EXERCISE PASSAGE:
-- -- --
His hobbies outside of mob work include sewing and knitting. It just seems to ease his nerves a bit. He even made the very scarf he wears whenever he’s working on Pentas business. This also bleeds into the fact that Garret is on the superstitious side. Half of his sewing/knitting projects involve making voodoo dolls of those who screw around with The Pentas Family. He treats said dolls a lot like stress toys, often patching them up after bashing their stuffing out only to do it all over again sooner or later.
He very much believes in the concept of luck. Quite ironic, considering he was born on a Tuesday The 13th (look it up; apparently those are even worse than Friday The 13ths). He doesn't bother with all the chakra-crystal-incense stuff, but he does keep a glass Evil Eye charm in one pocket, as well a miniature horseshoe in the other. He never goes directly home right after taking care of a target. He avoids the number four like the plague. He makes sure his right foot is leading whenever he enters a room. Et cetera, et cetera.
-- -- --
Lens distortion estimation data:

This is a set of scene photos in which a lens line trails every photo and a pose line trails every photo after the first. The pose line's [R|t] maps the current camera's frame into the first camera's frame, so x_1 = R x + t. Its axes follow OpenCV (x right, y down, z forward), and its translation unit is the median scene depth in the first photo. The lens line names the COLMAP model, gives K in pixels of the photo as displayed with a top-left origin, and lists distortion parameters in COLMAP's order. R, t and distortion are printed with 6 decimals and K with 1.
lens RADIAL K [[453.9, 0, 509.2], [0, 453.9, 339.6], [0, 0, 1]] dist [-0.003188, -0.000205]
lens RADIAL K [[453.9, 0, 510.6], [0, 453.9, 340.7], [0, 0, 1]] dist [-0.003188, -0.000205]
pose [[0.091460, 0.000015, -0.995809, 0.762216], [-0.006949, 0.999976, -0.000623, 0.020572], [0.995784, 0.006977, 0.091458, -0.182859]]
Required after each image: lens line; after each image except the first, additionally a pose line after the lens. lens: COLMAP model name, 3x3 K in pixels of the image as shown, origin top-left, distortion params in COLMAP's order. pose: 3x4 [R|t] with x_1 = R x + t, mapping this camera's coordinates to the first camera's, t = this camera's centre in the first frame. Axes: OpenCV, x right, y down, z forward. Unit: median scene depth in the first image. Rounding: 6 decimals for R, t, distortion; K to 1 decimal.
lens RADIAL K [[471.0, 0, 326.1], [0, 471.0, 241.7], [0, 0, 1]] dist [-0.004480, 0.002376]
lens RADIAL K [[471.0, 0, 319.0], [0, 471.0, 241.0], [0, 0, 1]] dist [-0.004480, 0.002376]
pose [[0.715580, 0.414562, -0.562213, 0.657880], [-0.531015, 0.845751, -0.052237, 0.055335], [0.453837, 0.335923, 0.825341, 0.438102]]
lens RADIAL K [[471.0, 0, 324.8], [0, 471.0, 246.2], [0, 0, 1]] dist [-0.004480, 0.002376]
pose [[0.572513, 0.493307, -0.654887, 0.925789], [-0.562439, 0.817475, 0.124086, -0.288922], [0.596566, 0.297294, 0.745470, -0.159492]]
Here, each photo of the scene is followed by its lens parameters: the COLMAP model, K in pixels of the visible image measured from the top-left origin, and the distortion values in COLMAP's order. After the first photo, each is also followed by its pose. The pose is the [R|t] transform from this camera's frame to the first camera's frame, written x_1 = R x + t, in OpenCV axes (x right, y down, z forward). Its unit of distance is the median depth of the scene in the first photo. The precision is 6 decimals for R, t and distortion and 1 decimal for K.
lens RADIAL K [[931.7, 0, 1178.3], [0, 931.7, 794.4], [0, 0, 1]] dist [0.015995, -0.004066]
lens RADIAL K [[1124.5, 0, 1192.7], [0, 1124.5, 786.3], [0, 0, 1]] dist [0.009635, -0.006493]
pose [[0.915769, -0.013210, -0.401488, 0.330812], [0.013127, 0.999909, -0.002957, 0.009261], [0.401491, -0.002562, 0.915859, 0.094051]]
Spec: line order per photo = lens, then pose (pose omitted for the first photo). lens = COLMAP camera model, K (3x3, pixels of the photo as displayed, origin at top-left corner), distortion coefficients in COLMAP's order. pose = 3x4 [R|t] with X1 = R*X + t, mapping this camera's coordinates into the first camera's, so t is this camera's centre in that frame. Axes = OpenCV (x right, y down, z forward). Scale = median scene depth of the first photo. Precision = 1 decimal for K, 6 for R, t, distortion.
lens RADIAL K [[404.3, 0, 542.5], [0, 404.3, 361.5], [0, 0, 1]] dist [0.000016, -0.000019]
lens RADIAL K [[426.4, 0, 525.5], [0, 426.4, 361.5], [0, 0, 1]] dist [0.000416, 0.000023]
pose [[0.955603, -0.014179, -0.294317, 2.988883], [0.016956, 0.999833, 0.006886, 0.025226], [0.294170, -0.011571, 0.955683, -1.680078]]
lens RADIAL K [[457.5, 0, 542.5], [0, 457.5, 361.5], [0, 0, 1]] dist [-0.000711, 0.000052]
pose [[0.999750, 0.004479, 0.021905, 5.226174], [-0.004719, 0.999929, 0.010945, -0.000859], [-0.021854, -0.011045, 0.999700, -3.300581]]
-- -- --
WORK INSTRUCTION A:
Answer these from the passage about Garret:
(i) What item of clothing did Garret make himself, and when does he wear it?
(ii) What does he carry in his pockets?
(iii) Which number does he avoid?
WORK INSTRUCTION B:
In the passage about Garret, why is it called ironic that he believes so strongly in luck?
WORK INSTRUCTION C:
Carry on the passage about Garret from its last sentence.

WRITTEN REPLY A:
(i) A scarf, which he wears whenever he's working on Pentas business.
(ii) A glass Evil Eye charm in one pocket and a miniature horseshoe in the other.
(iii) The number four.

WRITTEN REPLY B:
He was born on a Tuesday the 13th. The passage says such days are apparently even worse than Friday the 13ths.

WRITTEN REPLY C:
One of the few superstitions he doesn’t believe in is black cats being harbingers of doom. In fact, he adores black cats. Particularly Juju, a stray kitten he adopted after a very last-minute, impromptu hit-job.
He’s the manager of Itchy Palms, a popular casino on the edge of The Cove Port Inlet’s uptown area. The building is connected to the abandoned subway tunnels. And Garret knows. His. Business. He knows how to play each and every game, as well as several ways to cheat at each and every game without giving said cheating away. His outlook on fairness is. . .unconventional.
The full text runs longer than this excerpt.